最後に見せられたのは畑である。荒野の中に青々とした光景が広がっており、おおまかに見積もっても集落の住民の分を賄って余りある量の野菜が採れそうなほどの規模であった。
「あっちはヤムイモ、こっちはキャッサバ。もう収穫しおわったが、向こうじゃとうもろこしを植えている」
「いやはや、すごいねえ。こんなでかい畑、うちの村にもないよ」
ジュリーはただ脱帽した。
「そういうわけで、俺たち『家族』には不足しているものはなにもないことがわかっていただけたかな?」
「よくわかりました。

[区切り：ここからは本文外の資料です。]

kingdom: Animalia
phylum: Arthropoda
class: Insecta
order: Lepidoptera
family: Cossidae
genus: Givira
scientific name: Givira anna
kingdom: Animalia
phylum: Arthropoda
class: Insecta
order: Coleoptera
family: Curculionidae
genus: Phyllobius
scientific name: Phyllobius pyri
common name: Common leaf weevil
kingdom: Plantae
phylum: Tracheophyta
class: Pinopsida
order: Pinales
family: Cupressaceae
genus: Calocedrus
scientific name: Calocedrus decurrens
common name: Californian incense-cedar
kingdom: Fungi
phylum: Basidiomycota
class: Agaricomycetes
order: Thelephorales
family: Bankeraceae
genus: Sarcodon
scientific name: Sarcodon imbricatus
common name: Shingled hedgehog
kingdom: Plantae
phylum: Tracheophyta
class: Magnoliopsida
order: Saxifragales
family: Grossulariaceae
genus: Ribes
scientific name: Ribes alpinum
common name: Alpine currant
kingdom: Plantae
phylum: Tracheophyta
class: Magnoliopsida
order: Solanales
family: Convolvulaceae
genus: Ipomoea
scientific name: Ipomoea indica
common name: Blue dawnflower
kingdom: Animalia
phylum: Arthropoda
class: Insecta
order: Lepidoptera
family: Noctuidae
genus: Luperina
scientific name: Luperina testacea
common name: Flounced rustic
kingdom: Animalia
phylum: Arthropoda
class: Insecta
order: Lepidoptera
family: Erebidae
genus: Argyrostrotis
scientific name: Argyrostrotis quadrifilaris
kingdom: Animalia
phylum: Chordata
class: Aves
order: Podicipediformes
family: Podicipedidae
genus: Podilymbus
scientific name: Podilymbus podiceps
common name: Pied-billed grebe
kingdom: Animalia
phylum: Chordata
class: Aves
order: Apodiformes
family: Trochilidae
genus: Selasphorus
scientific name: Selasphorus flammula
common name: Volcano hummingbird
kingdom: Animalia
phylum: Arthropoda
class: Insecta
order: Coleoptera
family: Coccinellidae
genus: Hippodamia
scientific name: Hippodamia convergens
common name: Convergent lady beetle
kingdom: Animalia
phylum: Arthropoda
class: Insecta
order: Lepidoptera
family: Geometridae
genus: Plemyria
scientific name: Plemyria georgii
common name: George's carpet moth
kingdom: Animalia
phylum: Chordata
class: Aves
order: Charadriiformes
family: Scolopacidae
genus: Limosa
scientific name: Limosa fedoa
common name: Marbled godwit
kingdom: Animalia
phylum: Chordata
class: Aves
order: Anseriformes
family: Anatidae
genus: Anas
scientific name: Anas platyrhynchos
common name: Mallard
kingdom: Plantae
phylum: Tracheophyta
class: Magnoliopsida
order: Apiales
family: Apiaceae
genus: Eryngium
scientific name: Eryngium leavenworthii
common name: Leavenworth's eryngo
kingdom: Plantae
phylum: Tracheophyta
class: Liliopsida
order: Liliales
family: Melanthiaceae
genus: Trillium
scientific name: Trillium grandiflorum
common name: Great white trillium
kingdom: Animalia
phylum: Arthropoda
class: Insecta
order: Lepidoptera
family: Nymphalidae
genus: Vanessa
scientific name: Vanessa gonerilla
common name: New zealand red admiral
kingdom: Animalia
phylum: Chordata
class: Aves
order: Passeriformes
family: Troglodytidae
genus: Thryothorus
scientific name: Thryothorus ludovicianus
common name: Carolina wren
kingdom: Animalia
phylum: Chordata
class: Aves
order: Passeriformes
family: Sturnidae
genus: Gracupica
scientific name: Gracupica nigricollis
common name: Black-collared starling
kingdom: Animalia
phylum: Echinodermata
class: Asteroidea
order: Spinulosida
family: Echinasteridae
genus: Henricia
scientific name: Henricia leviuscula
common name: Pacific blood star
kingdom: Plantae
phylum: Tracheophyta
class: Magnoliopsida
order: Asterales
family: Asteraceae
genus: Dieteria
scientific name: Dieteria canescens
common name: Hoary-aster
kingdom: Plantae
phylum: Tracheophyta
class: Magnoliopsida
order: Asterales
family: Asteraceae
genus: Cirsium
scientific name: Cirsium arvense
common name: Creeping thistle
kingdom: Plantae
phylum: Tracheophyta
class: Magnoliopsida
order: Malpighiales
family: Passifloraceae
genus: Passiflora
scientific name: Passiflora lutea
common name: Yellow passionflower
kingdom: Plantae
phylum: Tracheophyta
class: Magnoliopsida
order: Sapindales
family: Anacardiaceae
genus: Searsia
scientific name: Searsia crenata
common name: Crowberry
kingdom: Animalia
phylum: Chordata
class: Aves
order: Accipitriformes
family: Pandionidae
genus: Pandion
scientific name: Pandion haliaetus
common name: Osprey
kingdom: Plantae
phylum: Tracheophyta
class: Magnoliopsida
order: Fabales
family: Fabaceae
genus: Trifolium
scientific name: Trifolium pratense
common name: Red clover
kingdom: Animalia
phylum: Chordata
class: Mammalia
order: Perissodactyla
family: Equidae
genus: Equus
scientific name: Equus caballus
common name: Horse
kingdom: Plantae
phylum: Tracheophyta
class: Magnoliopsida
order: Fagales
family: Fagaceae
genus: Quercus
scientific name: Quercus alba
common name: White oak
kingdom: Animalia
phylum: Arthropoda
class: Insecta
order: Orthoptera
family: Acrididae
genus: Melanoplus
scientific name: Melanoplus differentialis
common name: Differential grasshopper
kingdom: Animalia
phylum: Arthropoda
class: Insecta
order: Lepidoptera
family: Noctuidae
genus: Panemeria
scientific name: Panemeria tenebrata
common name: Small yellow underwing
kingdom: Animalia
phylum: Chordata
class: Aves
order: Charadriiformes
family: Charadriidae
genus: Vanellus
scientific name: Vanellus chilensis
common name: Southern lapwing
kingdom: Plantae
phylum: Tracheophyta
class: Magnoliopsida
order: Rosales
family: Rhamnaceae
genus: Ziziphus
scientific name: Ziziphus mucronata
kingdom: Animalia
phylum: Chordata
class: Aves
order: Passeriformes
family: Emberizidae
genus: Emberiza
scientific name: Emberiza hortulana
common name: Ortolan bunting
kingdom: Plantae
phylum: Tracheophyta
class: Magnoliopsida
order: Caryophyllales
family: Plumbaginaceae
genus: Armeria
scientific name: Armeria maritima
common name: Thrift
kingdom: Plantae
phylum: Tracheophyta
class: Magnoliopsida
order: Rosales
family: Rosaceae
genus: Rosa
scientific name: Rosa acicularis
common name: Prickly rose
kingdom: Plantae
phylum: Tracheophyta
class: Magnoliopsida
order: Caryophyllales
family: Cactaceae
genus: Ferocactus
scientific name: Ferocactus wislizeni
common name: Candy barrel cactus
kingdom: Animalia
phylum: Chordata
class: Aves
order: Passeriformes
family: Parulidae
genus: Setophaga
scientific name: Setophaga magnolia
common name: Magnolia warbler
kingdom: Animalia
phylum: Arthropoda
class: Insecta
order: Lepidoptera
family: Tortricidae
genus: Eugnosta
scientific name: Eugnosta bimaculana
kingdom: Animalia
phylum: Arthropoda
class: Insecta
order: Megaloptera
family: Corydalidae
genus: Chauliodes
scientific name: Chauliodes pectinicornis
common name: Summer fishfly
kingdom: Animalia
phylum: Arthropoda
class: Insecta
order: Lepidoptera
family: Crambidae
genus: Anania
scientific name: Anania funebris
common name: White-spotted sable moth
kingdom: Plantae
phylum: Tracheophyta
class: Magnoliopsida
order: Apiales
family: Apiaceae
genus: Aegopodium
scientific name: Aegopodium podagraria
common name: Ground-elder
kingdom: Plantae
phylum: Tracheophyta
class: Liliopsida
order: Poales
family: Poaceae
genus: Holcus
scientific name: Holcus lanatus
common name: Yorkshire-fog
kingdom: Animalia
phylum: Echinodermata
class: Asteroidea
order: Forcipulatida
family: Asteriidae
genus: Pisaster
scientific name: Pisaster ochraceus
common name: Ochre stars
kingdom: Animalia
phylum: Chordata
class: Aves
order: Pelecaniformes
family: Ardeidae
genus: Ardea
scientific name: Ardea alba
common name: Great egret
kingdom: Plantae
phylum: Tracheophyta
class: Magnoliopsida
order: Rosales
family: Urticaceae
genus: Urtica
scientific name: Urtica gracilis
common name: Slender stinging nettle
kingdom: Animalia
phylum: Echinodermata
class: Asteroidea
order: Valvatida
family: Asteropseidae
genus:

ですが、依然として周辺の治安は不安定なままですので、この集落もいつ危機に陥るかわかりません。この地域を管轄しているカナダ軍との連絡体制だけは整えてください」
「わかった」
ダイはそれだけ返事した。
「そうだ、今日はここに泊まっていくといい。久々に日本人に会えたんだ、歓迎しよう」
「須賀野さん、どうする?」
「まず、上と相談しましょう」
鼎は軽トラックに積んでいた無線機を使ったがガルドン村まで通信が届かなかったため、代わりに一番近くにいるカナダ軍と連絡を取り、カナダ軍を通じて井崎一佐に中間報告した。宿泊の誘いに関しては交流も任務のうちということで許可が降り、今日一日はダイの集落で過ごすことにしたのであった。